Она откинулась назад, закрыла глаза и глубоко вздохнула. Джиллиана видела, что графиня борется со слезами.
– Расскажите мне о них, – попросила Джиллиана, наклоняясь к ней.
Женщина открыла глаза.
– Вы не обязаны мне сочувствовать, мисс Камерон. Я это ценю, но не требую этого.
Джиллиана улыбнулась.
– У них у всех были глаза графа?
– Серые глаза Роберсонов? – Графиня тоже улыбнулась. – У всех. И все же порой я думаю, что это единственное, что было у них общего. Они были такими разными. Джеймс был шутником, он всегда радовался жизни, наслаждался ею. Иногда мне казалось, что даже чересчур сильно. Эндрю, напротив, был прилежным, любил учиться, обожал арифметику. Джеймс и Эндрю намного младше Гранта, но все мальчики любили друг друга. – Графиня замолчала, вытирая щеки, теперь уже даже не пытаясь сдержать слезы.
– Вы хотите увидеть миниатюру моих сыновей, мисс Камерон?
Джиллиана кивнула.
– Я покажу вам ее.
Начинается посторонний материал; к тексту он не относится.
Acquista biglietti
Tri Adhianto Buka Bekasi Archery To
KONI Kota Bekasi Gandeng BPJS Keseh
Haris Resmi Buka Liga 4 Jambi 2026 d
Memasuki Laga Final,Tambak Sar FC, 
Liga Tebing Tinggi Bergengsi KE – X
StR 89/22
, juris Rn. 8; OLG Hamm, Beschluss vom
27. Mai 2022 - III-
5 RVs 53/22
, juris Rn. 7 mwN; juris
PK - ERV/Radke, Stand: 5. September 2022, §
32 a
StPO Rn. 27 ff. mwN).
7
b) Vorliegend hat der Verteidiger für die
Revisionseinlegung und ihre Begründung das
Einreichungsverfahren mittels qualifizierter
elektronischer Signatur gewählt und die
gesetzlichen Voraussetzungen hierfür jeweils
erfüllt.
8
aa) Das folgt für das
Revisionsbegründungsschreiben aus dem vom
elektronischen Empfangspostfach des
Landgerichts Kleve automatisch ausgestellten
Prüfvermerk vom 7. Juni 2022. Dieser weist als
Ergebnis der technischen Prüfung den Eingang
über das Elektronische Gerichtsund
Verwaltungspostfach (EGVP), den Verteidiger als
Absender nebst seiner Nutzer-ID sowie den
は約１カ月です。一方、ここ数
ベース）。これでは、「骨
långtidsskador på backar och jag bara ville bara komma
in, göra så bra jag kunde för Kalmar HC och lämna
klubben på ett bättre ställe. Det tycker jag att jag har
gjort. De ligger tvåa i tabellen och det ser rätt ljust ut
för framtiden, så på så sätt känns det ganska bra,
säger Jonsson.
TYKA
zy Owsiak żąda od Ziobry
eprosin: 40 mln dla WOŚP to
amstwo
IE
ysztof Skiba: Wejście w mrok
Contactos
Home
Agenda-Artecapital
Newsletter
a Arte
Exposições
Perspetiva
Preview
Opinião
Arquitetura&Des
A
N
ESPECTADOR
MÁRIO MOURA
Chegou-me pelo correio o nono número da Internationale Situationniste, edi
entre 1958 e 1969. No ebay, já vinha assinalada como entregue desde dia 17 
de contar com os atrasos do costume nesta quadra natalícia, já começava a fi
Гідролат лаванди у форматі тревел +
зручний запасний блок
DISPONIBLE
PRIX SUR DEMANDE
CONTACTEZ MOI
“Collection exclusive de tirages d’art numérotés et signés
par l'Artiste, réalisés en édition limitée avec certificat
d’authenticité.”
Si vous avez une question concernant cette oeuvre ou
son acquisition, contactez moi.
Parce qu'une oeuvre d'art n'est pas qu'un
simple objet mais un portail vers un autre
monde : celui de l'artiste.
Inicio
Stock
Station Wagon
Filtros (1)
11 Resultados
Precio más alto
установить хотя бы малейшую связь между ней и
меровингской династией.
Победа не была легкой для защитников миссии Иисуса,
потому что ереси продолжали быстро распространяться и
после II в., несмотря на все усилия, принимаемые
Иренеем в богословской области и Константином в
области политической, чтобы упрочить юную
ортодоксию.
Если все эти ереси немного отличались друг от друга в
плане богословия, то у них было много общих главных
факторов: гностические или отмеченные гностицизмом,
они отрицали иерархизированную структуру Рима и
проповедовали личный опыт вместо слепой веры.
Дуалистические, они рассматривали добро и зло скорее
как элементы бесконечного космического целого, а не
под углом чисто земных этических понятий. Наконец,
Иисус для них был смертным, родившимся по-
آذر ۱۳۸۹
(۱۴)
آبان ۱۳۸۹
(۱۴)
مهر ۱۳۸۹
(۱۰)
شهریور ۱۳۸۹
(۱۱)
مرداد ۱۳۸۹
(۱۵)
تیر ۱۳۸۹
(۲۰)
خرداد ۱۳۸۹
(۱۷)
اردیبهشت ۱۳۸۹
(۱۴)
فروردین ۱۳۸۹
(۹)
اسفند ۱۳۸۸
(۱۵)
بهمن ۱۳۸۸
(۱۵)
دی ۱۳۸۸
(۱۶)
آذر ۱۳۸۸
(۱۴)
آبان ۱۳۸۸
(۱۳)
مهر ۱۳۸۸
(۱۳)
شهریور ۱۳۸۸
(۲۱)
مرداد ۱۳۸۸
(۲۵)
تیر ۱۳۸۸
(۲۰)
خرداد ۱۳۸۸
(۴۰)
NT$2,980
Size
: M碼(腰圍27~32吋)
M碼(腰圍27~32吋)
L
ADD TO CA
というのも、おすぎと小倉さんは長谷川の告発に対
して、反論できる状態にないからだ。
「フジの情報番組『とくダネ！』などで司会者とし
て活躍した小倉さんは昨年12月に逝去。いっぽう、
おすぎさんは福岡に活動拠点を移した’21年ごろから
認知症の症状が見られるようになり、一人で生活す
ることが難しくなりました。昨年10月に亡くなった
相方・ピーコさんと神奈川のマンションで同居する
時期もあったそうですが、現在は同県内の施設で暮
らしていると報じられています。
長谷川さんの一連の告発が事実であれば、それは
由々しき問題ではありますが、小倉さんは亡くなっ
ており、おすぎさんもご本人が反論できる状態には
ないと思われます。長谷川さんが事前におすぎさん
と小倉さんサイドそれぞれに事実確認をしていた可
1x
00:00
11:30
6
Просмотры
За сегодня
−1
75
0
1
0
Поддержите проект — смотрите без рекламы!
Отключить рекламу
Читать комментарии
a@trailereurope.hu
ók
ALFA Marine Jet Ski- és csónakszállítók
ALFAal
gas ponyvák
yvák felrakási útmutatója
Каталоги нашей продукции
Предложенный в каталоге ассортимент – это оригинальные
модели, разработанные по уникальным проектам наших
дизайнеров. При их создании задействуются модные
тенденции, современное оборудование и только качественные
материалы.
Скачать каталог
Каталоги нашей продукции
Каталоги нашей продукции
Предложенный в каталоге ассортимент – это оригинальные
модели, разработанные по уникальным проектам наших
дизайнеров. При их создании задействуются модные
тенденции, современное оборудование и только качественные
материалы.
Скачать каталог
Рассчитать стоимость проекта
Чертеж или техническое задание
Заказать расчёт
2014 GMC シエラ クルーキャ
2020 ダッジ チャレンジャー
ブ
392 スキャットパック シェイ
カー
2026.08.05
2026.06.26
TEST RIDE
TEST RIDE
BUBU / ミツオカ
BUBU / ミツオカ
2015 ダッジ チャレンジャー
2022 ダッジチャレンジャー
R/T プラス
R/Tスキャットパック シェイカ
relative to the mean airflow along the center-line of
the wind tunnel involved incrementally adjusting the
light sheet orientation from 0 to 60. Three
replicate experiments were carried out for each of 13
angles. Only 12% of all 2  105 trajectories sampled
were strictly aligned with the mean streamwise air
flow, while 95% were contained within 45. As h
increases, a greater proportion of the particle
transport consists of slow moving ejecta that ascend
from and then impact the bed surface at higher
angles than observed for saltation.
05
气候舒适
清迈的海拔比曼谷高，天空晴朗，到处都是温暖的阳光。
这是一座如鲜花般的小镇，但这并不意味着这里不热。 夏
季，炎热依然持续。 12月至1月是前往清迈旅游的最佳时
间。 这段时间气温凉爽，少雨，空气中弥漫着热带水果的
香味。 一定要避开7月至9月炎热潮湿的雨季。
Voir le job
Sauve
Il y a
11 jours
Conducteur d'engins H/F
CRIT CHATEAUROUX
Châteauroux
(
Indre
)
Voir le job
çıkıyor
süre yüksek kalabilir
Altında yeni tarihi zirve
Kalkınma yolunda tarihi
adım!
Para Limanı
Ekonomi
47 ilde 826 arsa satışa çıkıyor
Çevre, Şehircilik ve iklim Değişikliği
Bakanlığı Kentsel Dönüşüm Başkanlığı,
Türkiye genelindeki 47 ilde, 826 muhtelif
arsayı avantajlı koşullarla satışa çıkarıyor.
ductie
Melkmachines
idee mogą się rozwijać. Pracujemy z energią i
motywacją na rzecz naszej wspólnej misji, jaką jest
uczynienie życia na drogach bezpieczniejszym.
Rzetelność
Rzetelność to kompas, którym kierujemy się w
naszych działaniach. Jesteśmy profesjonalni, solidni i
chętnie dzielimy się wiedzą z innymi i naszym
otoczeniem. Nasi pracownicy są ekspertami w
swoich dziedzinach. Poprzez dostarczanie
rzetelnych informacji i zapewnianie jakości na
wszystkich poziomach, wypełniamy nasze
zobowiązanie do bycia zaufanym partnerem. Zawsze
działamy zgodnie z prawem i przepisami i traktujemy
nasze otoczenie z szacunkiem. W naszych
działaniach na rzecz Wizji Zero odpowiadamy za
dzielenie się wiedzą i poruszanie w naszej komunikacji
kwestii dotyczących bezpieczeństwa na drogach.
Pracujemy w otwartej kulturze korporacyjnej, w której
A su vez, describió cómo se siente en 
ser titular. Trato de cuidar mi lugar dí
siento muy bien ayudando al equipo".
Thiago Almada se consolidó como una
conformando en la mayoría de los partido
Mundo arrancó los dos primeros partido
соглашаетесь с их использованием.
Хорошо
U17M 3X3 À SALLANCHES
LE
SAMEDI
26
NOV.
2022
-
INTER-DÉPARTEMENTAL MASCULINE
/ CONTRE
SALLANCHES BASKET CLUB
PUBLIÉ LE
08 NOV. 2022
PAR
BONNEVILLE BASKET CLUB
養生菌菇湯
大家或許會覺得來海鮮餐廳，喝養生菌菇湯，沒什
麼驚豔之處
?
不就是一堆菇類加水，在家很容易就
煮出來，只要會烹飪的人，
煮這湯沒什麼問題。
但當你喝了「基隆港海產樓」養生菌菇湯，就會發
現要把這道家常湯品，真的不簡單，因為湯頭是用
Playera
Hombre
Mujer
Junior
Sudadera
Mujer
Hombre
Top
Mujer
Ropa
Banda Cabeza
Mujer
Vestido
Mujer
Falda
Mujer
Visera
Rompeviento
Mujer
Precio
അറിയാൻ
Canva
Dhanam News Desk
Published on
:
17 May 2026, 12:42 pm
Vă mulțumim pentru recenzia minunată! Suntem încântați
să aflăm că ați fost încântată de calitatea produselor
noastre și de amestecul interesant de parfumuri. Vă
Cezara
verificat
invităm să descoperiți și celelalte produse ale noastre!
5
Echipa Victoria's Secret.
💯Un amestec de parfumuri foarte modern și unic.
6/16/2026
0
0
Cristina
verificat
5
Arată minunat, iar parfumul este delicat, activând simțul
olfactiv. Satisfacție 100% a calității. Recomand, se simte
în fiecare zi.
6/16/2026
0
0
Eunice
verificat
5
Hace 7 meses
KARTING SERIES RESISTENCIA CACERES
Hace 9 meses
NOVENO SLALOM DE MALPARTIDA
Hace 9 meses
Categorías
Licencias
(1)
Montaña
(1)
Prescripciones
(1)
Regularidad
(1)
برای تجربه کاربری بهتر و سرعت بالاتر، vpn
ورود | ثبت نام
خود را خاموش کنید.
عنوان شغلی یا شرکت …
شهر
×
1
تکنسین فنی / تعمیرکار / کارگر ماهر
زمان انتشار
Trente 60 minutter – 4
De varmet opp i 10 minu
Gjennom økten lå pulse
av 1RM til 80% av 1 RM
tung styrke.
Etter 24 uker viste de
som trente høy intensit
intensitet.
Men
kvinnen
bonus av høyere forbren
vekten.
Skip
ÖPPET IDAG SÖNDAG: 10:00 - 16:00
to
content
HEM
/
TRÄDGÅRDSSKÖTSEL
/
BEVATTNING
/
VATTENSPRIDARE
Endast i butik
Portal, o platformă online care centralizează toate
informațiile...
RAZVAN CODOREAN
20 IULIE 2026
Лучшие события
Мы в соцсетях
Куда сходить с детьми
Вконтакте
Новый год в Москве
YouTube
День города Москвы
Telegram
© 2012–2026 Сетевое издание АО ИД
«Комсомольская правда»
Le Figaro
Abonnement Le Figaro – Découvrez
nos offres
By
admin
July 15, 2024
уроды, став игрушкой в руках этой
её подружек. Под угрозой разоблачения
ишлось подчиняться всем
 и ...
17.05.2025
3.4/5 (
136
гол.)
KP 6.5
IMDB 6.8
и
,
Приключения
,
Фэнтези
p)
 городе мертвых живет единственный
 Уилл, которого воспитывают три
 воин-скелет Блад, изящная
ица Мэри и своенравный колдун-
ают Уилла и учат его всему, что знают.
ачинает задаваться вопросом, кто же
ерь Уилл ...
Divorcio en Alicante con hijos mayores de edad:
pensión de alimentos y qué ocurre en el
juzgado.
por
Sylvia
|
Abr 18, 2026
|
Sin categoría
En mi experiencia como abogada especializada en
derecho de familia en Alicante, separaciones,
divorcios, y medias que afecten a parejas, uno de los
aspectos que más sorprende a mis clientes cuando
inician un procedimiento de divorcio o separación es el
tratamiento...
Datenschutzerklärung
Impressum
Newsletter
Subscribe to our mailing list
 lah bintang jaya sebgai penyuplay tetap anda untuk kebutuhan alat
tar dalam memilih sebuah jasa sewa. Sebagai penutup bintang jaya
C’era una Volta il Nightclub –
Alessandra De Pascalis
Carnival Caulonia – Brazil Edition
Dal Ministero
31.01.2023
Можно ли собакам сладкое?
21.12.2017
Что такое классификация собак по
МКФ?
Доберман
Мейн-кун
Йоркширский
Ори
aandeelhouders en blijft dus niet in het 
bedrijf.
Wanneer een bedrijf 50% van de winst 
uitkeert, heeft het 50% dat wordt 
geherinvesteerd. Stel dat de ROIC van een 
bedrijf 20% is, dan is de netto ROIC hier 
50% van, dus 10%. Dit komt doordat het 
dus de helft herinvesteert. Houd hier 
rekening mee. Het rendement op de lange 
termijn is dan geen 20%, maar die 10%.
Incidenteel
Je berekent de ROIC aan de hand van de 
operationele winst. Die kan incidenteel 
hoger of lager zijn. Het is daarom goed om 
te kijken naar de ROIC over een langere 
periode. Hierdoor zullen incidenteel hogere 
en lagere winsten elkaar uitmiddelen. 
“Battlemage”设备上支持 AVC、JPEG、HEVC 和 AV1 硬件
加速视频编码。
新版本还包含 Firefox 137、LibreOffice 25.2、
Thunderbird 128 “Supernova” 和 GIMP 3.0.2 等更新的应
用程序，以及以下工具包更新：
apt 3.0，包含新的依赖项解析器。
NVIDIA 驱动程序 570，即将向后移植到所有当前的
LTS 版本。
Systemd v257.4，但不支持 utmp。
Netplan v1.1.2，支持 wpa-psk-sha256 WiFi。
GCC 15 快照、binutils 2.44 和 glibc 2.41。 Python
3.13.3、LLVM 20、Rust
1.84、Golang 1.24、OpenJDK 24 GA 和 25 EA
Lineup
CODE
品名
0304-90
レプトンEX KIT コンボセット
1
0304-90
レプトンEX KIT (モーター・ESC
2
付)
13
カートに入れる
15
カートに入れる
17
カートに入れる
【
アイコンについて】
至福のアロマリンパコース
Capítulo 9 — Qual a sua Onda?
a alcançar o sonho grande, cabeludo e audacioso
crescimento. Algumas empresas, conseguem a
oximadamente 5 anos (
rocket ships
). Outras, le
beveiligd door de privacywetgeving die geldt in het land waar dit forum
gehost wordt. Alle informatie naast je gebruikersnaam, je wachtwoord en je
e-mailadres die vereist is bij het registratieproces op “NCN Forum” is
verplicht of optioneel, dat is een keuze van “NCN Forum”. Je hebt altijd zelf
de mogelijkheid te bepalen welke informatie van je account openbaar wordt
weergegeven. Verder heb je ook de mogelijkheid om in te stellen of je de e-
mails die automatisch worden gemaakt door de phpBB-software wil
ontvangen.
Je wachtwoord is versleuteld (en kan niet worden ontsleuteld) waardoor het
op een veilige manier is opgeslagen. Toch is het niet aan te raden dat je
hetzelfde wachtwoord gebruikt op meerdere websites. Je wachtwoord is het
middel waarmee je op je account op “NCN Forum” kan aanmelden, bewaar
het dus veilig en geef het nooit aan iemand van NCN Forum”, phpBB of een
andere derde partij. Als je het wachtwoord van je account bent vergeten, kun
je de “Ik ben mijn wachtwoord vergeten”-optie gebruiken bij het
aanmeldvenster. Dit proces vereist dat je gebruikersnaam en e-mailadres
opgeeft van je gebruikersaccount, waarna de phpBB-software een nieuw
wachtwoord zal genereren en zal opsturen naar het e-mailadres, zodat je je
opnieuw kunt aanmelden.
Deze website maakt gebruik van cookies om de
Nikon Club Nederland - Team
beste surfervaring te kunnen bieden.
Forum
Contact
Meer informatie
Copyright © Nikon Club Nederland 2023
Но только завтра, а сейчас нам все же следует поспать.
Какое странное место Роузмур. Внешне это поместье, достойное принца, роскошно украшенное, прекрасно обставленное и окруженное великолепными садами. Внутри же, однако, бурлят эмоции, пронизывая здешний воздух: скорбь, потери и, возможно, страх вкупе с решимостью не показать миру своих истинных чувств.
Но Джиллиане было слишком хорошо известно, что иногда одних намерений недостаточно.